Scott no se molestó en contestar; en cambio, le hizo una pregunta:
– ¿Alguna vez ha asistido a una de estas reuniones? -hizo un gesto con la cabeza señalando la sala.
Ella detectó los rescoldos de ira ardiendo bajo sus palabras, y ya lo conocía bastante bien como para saber de dónde provenía. Intentaría calmarlo.
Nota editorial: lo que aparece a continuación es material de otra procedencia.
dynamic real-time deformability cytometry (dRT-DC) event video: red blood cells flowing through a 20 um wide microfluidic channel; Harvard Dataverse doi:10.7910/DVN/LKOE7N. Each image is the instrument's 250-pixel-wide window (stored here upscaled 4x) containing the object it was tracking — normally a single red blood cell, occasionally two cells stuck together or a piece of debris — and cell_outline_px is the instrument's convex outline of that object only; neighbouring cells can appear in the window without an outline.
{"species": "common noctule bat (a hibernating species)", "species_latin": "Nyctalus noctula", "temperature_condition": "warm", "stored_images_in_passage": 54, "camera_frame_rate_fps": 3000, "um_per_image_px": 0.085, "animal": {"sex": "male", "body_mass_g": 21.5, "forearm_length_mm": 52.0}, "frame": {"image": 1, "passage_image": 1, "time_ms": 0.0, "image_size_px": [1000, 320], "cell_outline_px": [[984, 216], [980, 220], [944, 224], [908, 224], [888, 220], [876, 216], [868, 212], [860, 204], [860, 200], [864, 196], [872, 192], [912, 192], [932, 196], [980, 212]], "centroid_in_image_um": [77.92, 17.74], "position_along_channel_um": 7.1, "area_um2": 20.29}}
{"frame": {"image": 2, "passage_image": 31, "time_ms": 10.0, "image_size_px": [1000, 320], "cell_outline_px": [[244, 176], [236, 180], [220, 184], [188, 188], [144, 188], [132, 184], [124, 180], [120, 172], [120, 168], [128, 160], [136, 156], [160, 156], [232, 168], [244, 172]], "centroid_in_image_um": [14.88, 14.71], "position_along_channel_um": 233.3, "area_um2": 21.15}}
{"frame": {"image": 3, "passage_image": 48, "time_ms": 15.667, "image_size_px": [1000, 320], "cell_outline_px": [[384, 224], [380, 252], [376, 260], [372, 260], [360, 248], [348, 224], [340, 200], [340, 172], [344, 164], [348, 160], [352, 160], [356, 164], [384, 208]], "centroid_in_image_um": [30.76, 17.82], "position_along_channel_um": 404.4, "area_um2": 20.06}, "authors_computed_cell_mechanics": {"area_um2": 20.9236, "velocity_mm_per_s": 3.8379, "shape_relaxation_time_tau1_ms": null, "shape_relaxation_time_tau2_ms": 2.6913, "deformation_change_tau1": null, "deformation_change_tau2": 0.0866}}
– Una o dos veces. En San Francisco. Todos los hospitales tienen una TRI¹ , al menos todos los que reciben fondos del Medicarel. En realidad, no son tan formales como parecen, a pesar de toda la puesta en escena. Quiero decir que no es como la sala de un tribunal de justicia. Kate estaba hablando por los codos, pero eso la ayudaba a calmar los nervios.
– ¿Y cómo es?
– Bueno, los funcionarios proceden de diferentes lugares: médicos importantes, algunos ya retirados, jefes de departamento, el presidente del comité de ética, uno o dos representantes de la comunidad. No se preocupe, no llevan pelucas de crin de caballo y nadie golpea con un mazo.
Scott no sonrió.
– Primero suelen escuchar los informes de la división de historiales clínicos. Se informan de todos los antecedentes del caso en cuestión. Luego escuchan al médico. Él dice por qué piensa que la operación es necesaria o se aborda cualquier cuestión que se esté debatiendo. Habitualmente lo interrumpen para hacerle preguntas. A veces tratan casos que han sido remitidos por el comité de ética; por ejemplo, si un bebé necesita una transfusión pero los padres son testigos de Jehová y se niegan a dar su consentimiento. Si se trata de un paciente que ha sido mal diagnosticado o ha recibido amenazas o algo ha salido mal bajo algunas circunstancias misteriosas, bueno, en esos casos las preguntas pueden ser bastante duras. Y, por cierto, todo es privado. Nada de prensa, ni de personas ajenas al caso… excepto las partes interesadas, por supuesto. Como usted.